DNase-1 Treatment Exerts Protective Effects in Neurogenic Pulmonary Edema via Regulating the Neutrophil Extracellular Traps after Subarachnoid Hemorrhage in Mice

Abstract

It has been reported that neutrophil extracellular traps (NETs) involve inflammation, coagulation and cell death. Acute lung injury is also considered to be connected with NETs. Deoxyribonuclease I (DNase-1), a clinical medication for the respiratory system, has been reported to degrade cell-free DNA (cfDNA), which is the main component of NETs. Herein, we did research to clarify the therapeutic value of DNase-1 in NPE after SAH. In this model, we found that the treatment of DNase-1 remarkably decreased lung water, neutrophilic infiltration and inflammation. In addition, DNase-1 inhibited the NETs and proinflammatory subtype transition of the macrophages. Moreover, the depletion of neutrophil also verified the role of NETs in NPE. Our results suggest that DNase-1 has the potential to effectively relieve the NPE after SAH and to be a clinical drug for use after SAH.

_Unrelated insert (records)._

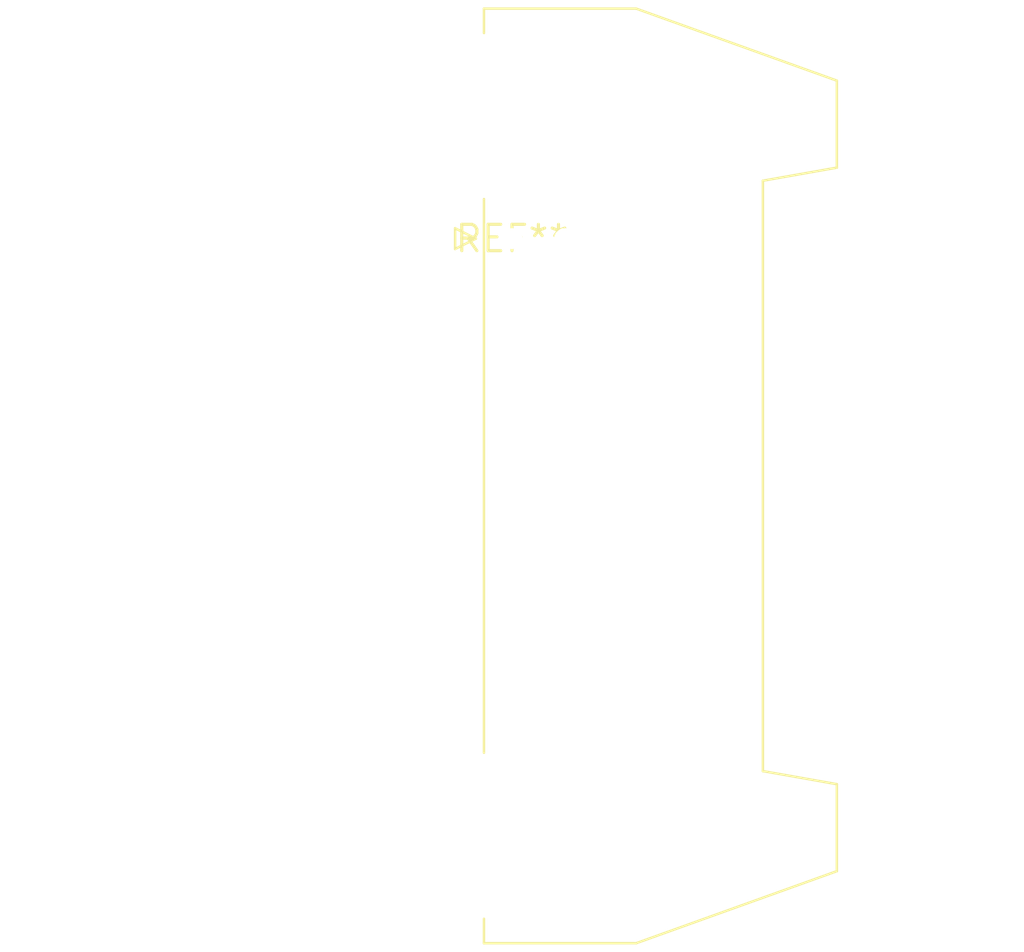
<source format=kicad_pcb>
(kicad_pcb (version 20240108) (generator pcbnew)

  (general
    (thickness 1.6)
  )

  (paper "A4")
  (layers
    (0 "F.Cu" signal)
    (31 "B.Cu" signal)
    (32 "B.Adhes" user "B.Adhesive")
    (33 "F.Adhes" user "F.Adhesive")
    (34 "B.Paste" user)
    (35 "F.Paste" user)
    (36 "B.SilkS" user "B.Silkscreen")
    (37 "F.SilkS" user "F.Silkscreen")
    (38 "B.Mask" user)
    (39 "F.Mask" user)
    (40 "Dwgs.User" user "User.Drawings")
    (41 "Cmts.User" user "User.Comments")
    (42 "Eco1.User" user "User.Eco1")
    (43 "Eco2.User" user "User.Eco2")
    (44 "Edge.Cuts" user)
    (45 "Margin" user)
    (46 "B.CrtYd" user "B.Courtyard")
    (47 "F.CrtYd" user "F.Courtyard")
    (48 "B.Fab" user)
    (49 "F.Fab" user)
    (50 "User.1" user)
    (51 "User.2" user)
    (52 "User.3" user)
    (53 "User.4" user)
    (54 "User.5" user)
    (55 "User.6" user)
    (56 "User.7" user)
    (57 "User.8" user)
    (58 "User.9" user)
  )

  (setup
    (pad_to_mask_clearance 0)
    (pcbplotparams
      (layerselection 0x00010fc_ffffffff)
      (plot_on_all_layers_selection 0x0000000_00000000)
      (disableapertmacros false)
      (usegerberextensions false)
      (usegerberattributes false)
      (usegerberadvancedattributes false)
      (creategerberjobfile false)
      (dashed_line_dash_ratio 12.000000)
      (dashed_line_gap_ratio 3.000000)
      (svgprecision 4)
      (plotframeref false)
      (viasonmask false)
      (mode 1)
      (useauxorigin false)
      (hpglpennumber 1)
      (hpglpenspeed 20)
      (hpglpendiameter 15.000000)
      (dxfpolygonmode false)
      (dxfimperialunits false)
      (dxfusepcbnewfont false)
      (psnegative false)
      (psa4output false)
      (plotreference false)
      (plotvalue false)
      (plotinvisibletext false)
      (sketchpadsonfab false)
      (subtractmaskfromsilk false)
      (outputformat 1)
      (mirror false)
      (drillshape 1)
      (scaleselection 1)
      (outputdirectory "")
    )
  )

  (net 0 "")

  (footprint "IDC-Header_2x10-1MP_P2.54mm_Latch_Horizontal" (layer "F.Cu") (at 0 0))

)

</source>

Keywords: DNase-1; inflammation; neurogenic pulmonary edema; neutrophil extracellular traps; subarachnoid hemorrhage.

Figure 1

The protective effect of DNase-1 for neurogenic pulmonary edema (NPE) after subarachnoid hemorrhage (SAH). (A) The quantification of the SAH grade; n = 18/group. (B) The quantification of the modified Garcia scale; n = 18/group. (C) Quantification of the lung water; n = 6/group. (D) Representative lung histopathology at 24 h after SAH. Scale bar = 50 μm; n = 5/group. (E–H) Quantitative qPCR analysis of the relative expression of TNF-α, IL-1β, IL-6 and IL-10; n = 5/group. * p < 0.05 versus the sham and # p < 0.05 versus the SAH + vehicle group.

Figure 2

DNase-1 inhibits the formation of NETs in the NPE after SAH. (A) Representative photograph of the colocalization of CitH3 (red) with Ly6G (green) among the groups. The nuclei were stained with DAPI (blue). Scale bar = 50 μm. (B) Representative photograph of the colocalization of NE (red) with Ly6G (green) among the groups. The nuclei were stained with DAPI (blue). Scale bar = 50 μm. (C) Quantitative analysis of CitH3-positive neutrophils; n = 5/group. (D) Quantitative analysis of NE-positive neutrophils; n = 5/group. * p < 0.05 versus the sham and # p < 0.05 versus the SAH + vehicle group.

Figure 3

DNase-1 inhibits the proinflammatory transition in NPE after SAH. (A) Representative photograph and quantitative analysis of CD16-positive cells (red) among the groups. The nuclei were stained with DAPI (blue). Scale bar = 50 μm; n = 5/group. (B) Representative photograph and quantitative analysis of CD86-positive cells (red) among the groups. The nuclei were stained with DAPI (blue). Scale bar = 50 μm; n = 5/group. * p < 0.05 versus the sham and # p < 0.05 versus the SAH + vehicle group.

Figure 4

Ly6G depletion decreases the formation of NETs in NPE after SAH. (A) Representative flow cytometry analysis of the blood from SAH mice in different groups. (B) Representative photograph of the colocalization of CitH3 (red) with Ly6G (green) in different groups. The nuclei were stained with DAPI (blue). Scale bar = 50 μm. (C) Representative photograph of the colocalization of NE (red) with Ly6G (green) in different groups. The nuclei were stained with DAPI (blue). Scale bar = 50 μm. (D) Quantitative analysis of CitH3-positive neutrophils; n = 5/group. (E) Quantitative analysis of NE-positive neutrophils; n = 5/group. * p < 0.05 versus the SAH + vehicle group.